(Text):

President Donald Trump's emerging Afghan policy has hit Pakistan hard in three sensitive areas: its tangled, acrimonious relationship with India, the denial that terrorist groups operate in its territory, and allegations that it is fomenting trouble in neighboring Afghanistan.
Islamabad contends that it has been an effective partner in the U.S. war on terrorism, has suffered greatly as a result and wants nothing more than a peaceful Afghanistan on its border. That's the message that Pakistani Foreign Minister Khawaja Asif will most likely reiterate on a visit to Washington to meet with U.S. officials on mending tattered relations.
Pakistan is stinging from Trump's long-awaited policy, which focused on bolstering support for Kabul's fight against militants like the Taliban, fostering the growing relationship between Afghanistan and India, and pressuring increasingly conservative Pakistan to do more to root out militant groups, some of which have been linked to its intelligence services.
Russia, China
Delays in cobbling together the policy have coincided with efforts by Russia and China to increase their influence in Pakistan, leading Islamabad to ponder where its loyalties should lie, given that a full breakup with Washington would mean a cut in billions of dollars in U.S. aid.

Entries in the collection
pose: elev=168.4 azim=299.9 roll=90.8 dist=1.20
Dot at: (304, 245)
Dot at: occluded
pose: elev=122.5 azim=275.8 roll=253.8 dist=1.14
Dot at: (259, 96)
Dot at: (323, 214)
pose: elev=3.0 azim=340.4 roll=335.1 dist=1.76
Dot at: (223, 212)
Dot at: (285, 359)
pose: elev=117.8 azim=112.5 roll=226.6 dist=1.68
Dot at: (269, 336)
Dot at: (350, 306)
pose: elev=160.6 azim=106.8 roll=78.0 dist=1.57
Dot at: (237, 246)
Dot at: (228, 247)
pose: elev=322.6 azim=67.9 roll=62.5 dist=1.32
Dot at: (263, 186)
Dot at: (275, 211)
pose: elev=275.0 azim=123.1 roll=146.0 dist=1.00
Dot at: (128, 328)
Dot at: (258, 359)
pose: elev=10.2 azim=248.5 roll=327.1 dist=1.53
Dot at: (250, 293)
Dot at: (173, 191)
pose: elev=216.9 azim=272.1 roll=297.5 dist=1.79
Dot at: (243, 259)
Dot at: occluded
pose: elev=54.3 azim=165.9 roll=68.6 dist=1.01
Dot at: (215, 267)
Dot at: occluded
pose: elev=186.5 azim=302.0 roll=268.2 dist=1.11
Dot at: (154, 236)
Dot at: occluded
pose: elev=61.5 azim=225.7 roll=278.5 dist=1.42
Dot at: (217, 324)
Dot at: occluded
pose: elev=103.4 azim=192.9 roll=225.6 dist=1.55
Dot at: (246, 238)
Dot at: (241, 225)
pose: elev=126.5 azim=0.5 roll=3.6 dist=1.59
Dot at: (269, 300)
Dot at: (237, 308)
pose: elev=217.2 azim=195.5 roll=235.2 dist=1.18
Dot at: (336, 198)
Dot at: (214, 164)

(Prompt 1): Translate this sentence from the article on Pakistan into Spanish: "That's the message that Pakistani Foreign Minister Khawaja Asif will most likely reiterate on a visit to Washington to meet with U.S. officials on mending tattered relations."
(Prompt 2): According to the article on Pakistan, which two countries have been working to increase their influence in Pakistan?
(Prompt 3): Write out the part of the article on Pakistan that opens with the words containing "Pakistan is stinging" and closes with "its intelligence services.".
Nothing in the listing is needed for this work.

(Solution 1): Ese es el mensaje que el ministro de Relaciones Exteriores de Pakistán, Khawaja Asif, muy probablemente reiterará en una visita a Washington para reunirse con funcionarios estadounidenses con el fin de reparar unas relaciones deterioradas.

(Solution 2): Russia and China.

(Solution 3):
Pakistan is stinging from Trump's long-awaited policy, which focused on bolstering support for Kabul's fight against militants like the Taliban, fostering the growing relationship between Afghanistan and India, and pressuring increasingly conservative Pakistan to do more to root out militant groups, some of which have been linked to its intelligence services.